Исход. Том 1, стр. 45

— Тебе не придется этого делать, — улыбаясь ответил он — Спасибо, Арлен. Подержи пока конверт у себя.

— Нет, я выброшу его в океан, болван.

— Как хорошо, когда тебя любят.

Она вздохнула:

— Слишком много чести для тебя, Ларри. Я положу книжку в конверт и напишу оба наших имени. Тогда ты не сможешь обмануть меня, когда вернешься.

— Тебе не нужно беспокоиться об этом, милая.

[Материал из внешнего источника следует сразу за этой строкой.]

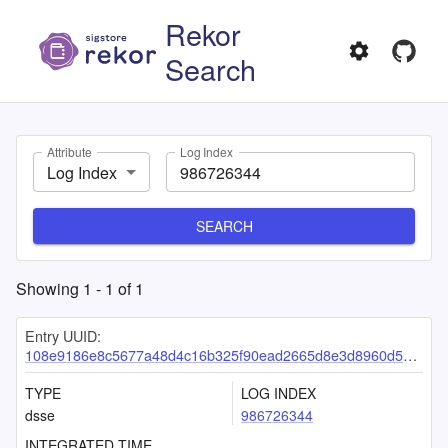
Rekor
Search
Attribute
Log Index
Log Index
SEARCH
Showing
1
-
1
of
1
Entry UUID:
108e9186e8c5677a48d4c16b325f90ead2665d8e3d8960d5c9988eec34db682273ab40dab2fc2688
TYPE
LOG INDEX
dsse
986726344
INTEGRATED TIME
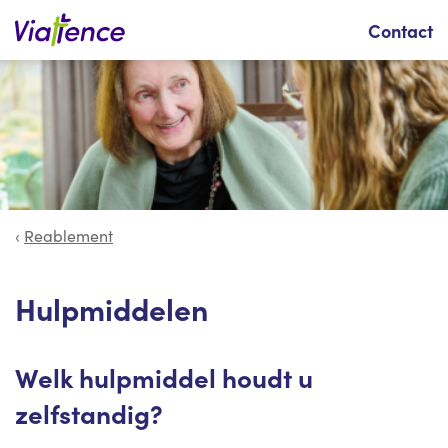
Zoeken
Contact
Reablement
Hulpmiddelen
Welk hulpmiddel houdt u
zelfstandig?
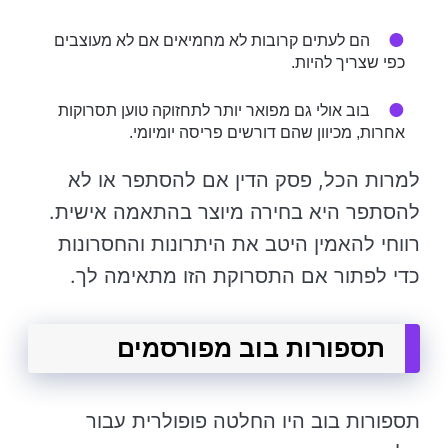
הם לעתים קרובות לא מחמיאים אם לא מעוצבים
כפי שצריך להיות.
בוב אולי גם מפואר יותר לתחזוקה טוען תסרוקות
אחרות, מכיוון שהם דורשים פריסה יומיומי.
למרות הכל, פסק הדין אם להסתפר או לא
להסתפר היא בחירה מיוצר בהתאמה אישית.
רווחי להאמין היטב את היתרונות והחסרונות
כדי לפתור אם התסרוקת הזו מתאימה לך.
תספורות בוב מפורסמים
תספורות בוב היו החלטה פופולרית עבור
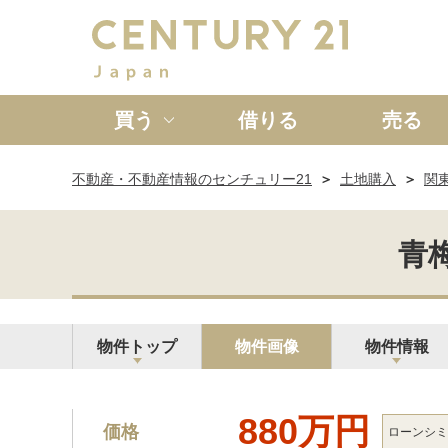
買う
借りる
売る
不動産・不動産情報のセンチュリー21
土地購入
関
新築一戸建て
中古一戸
青梅
物件トップ
物件画像
物件情報
880万円
価格
ローン
シミ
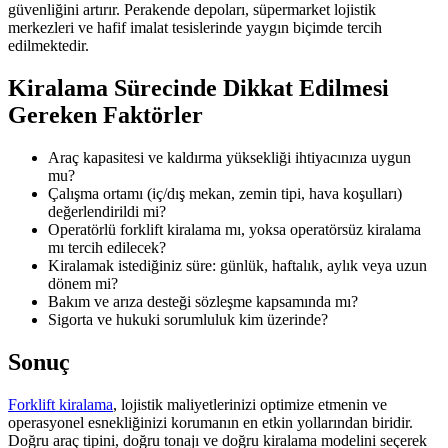
güvenliğini artırır. Perakende depoları, süpermarket lojistik
merkezleri ve hafif imalat tesislerinde yaygın biçimde tercih
edilmektedir.
Kiralama Sürecinde Dikkat Edilmesi
Gereken Faktörler
Araç kapasitesi ve kaldırma yüksekliği ihtiyacınıza uygun
mu?
Çalışma ortamı (iç/dış mekan, zemin tipi, hava koşulları)
değerlendirildi mi?
Operatörlü forklift kiralama mı, yoksa operatörsüz kiralama
mı tercih edilecek?
Kiralamak istediğiniz süre: günlük, haftalık, aylık veya uzun
dönem mi?
Bakım ve arıza desteği sözleşme kapsamında mı?
Sigorta ve hukuki sorumluluk kim üzerinde?
Sonuç
Forklift kiralama
, lojistik maliyetlerinizi optimize etmenin ve
operasyonel esnekliğinizi korumanın en etkin yollarından biridir.
Doğru araç tipini, doğru tonajı ve doğru kiralama modelini seçerek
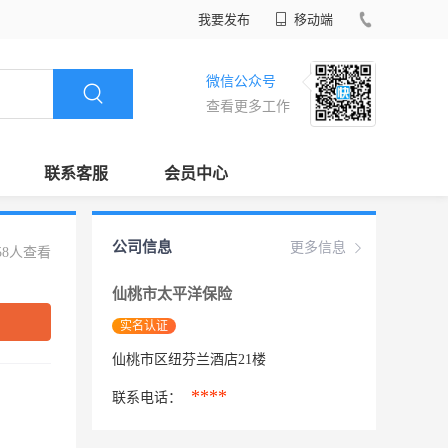
我要发布
移动端
微信公众号
查看更多工作
联系客服
会员中心
公司信息
更多信息
58人查看
仙桃市太平洋保险
实名认证
仙桃市区纽芬兰酒店21楼
****
联系电话：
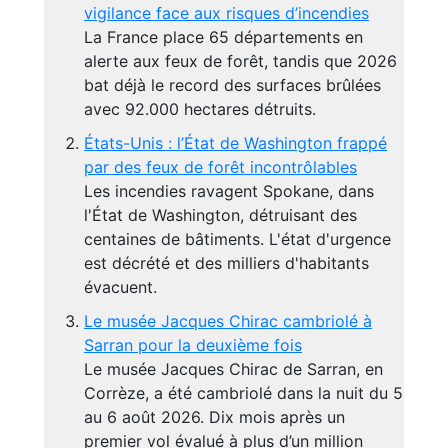
vigilance face aux risques d’incendies
La France place 65 départements en
alerte aux feux de forêt, tandis que 2026
bat déjà le record des surfaces brûlées
avec 92.000 hectares détruits.
États-Unis : l’État de Washington frappé
par des feux de forêt incontrôlables
Les incendies ravagent Spokane, dans
l'État de Washington, détruisant des
centaines de bâtiments. L'état d'urgence
est décrété et des milliers d'habitants
évacuent.
Le musée Jacques Chirac cambriolé à
Sarran pour la deuxième fois
Le musée Jacques Chirac de Sarran, en
Corrèze, a été cambriolé dans la nuit du 5
au 6 août 2026. Dix mois après un
premier vol évalué à plus d’un million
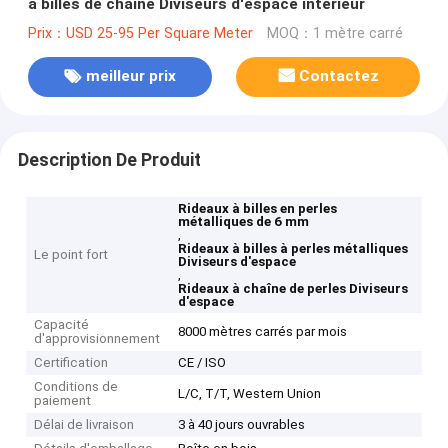
à billes de chaîne Diviseurs d'espace intérieur
Prix：USD 25-95 Per Square Meter
MOQ：1 mètre carré
meilleur prix
Contactez
Description De Produit
Rideaux à billes en perles
métalliques de 6 mm
,
Rideaux à billes à perles métalliques
Le point fort
Diviseurs d'espace
,
Rideaux à chaîne de perles Diviseurs
d'espace
Capacité
8000 mètres carrés par mois
d'approvisionnement
Certification
CE / ISO
Conditions de
L/C, T/T, Western Union
paiement
Délai de livraison
3 à 40 jours ouvrables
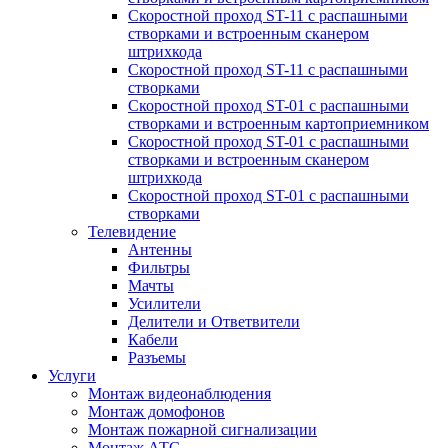
Скоростной проход ST-11 с распашными
створками и встроенным сканером
штрихкода
Скоростной проход ST-11 с распашными
створками
Скоростной проход ST-01 с распашными
створками и встроенным картоприемником
Скоростной проход ST-01 с распашными
створками и встроенным сканером
штрихкода
Скоростной проход ST-01 с распашными
створками
Телевидение
Антенны
Фильтры
Мачты
Усилители
Делители и Ответвители
Кабели
Разъемы
Услуги
Монтаж видеонаблюдения
Монтаж домофонов
Монтаж пожарной сигнализации
Монтаж АТС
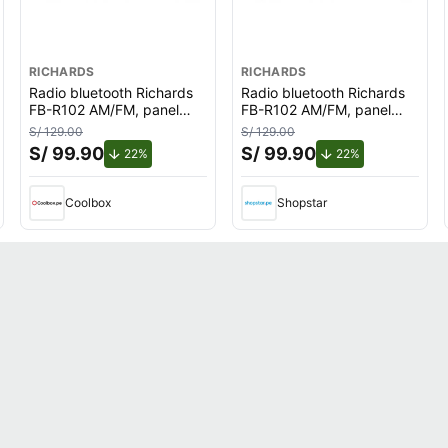
RICHARDS
RICHARDS
Radio bluetooth Richards
Radio bluetooth Richards
FB-R102 AM/FM, panel
FB-R102 AM/FM, panel
solar, negro
solar, negro
S/ 129.00
S/ 129.00
S/ 99.90
S/ 99.90
de descuento.
de descuento.
22%
22%
Coolbox
Shopstar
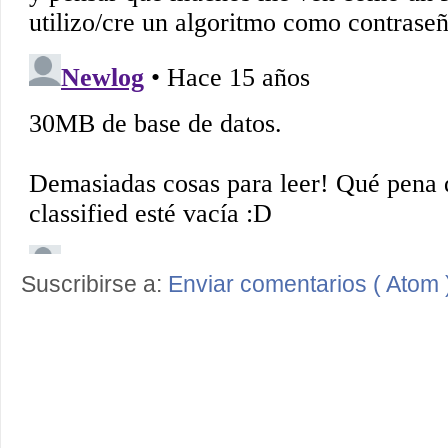
Suscribirse a:
Enviar comentarios ( Atom 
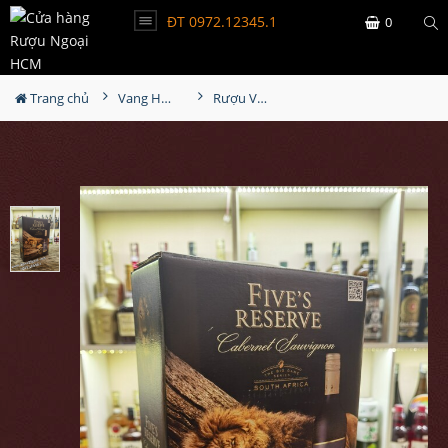
ĐT 0972.12345.1
0
Trang chủ
Vang Hộp 3L - 5L
Rượu Vang Bịch Fives Reserve 3L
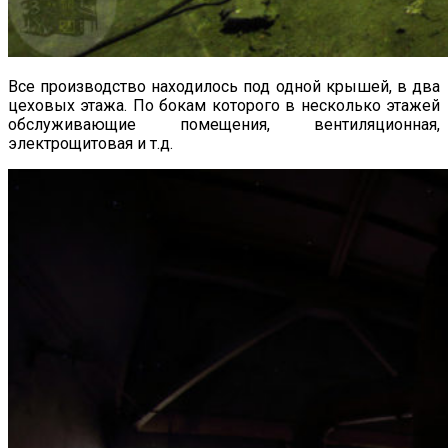
Все производство находилось под одной крышей, в два
цеховых этажа. По бокам которого в несколько этажей
обслуживающие помещения, вентиляционная,
электрощитовая и т.д.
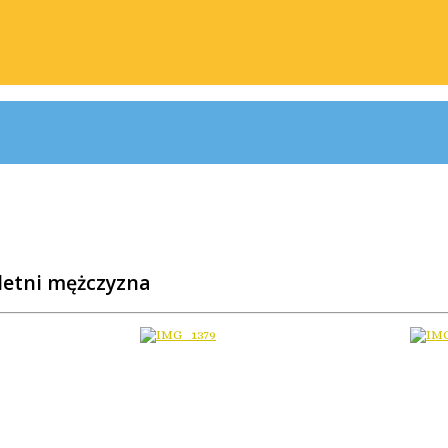
-letni mężczyzna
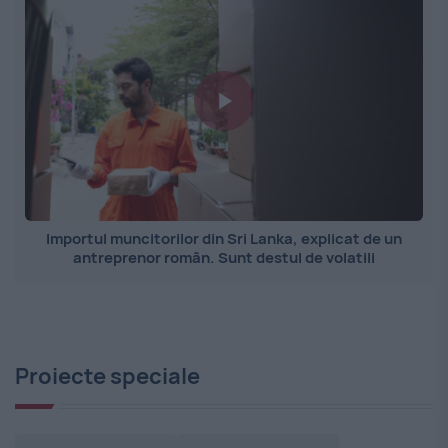
Importul muncitorilor din Sri Lanka, explicat de un
antreprenor român. Sunt destul de volatili
Proiecte speciale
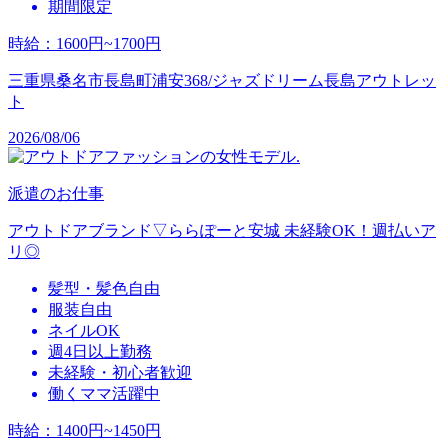
期間限定
時給
：
1600円~1700円
三重県桑名市長島町浦安368/ジャズドリーム長島アウトレッ
ト
2026/08/06
派遣のお仕事
アウトドアブランド▽ららぽーと安城 未経験OK！週払いア
リ◎
髪型・髪色自由
服装自由
ネイルOK
週4日以上勤務
未経験・初心者歓迎
働くママ活躍中
時給
：
1400円~1450円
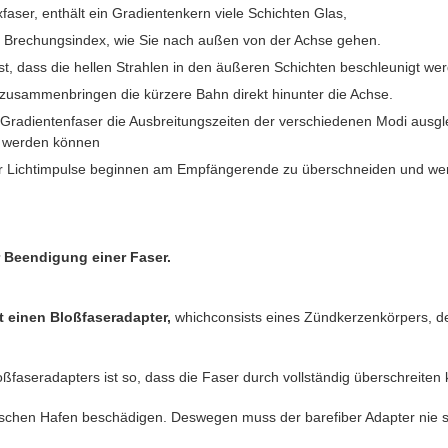
faser, enthält ein Gradientenkern viele Schichten Glas,
n Brechungsindex, wie Sie nach außen von der Achse gehen.
st, dass die hellen Strahlen in den äußeren Schichten beschleunigt we
zusammenbringen die kürzere Bahn direkt hinunter die Achse.
 Gradientenfaser die Ausbreitungszeiten der verschiedenen Modi ausgle
t werden können
or Lichtimpulse beginnen am Empfängerende zu überschneiden und wen
 Beendigung einer Faser.
t einen Bloßfaseradapter,
whichconsists eines Zündkerzenkörpers, der
oßfaseradapters ist so, dass die Faser durch vollständig überschreiten
ischen Hafen beschädigen. Deswegen muss der barefiber Adapter nie s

Арлен повесила трубку, и здесь раздался голос телефонистки, требующей три доллара за разговор. Ларри, все еще улыбаясь, с удовольствием начал опускать монеты в щель автомата. Затем, постояв минуту, он посмотрел на монеты, оставшиеся на полочке возле таксофона, взял одну из них и опустил в щель. А через мгновение зазвонил телефон в квартире его матери. Первым порывом у человека бывает желание поделиться хорошей новостью, выплеснуть свою радость. Ларри думал — нет, он верил, что именно это побудило его позвонить. Он хотел принести облегчение им обоим, что он снова платежеспособен, при деньгах.

Но постепенно улыбка слетала с его губ. В трубке раздавались длинные гудки. Может быть, мать все же решила пойти на работу. Ларри представил себе ее пылающее от жара лицо, увидел ее — чихающую, кашляющую и ругающуюся в платок. Он не думал, что мать ушла. Правда заключалась в том, что он не думал, что у нее достаточно сил, чтобы выйти на улицу. Он повесил трубку и машинально взял монету, когда та выпала назад. Ларри вышел из будки, побрякивая мелочью. Увидев такси, он остановил его, и когда такси снова вписалось в поток движения, заморосил дождь.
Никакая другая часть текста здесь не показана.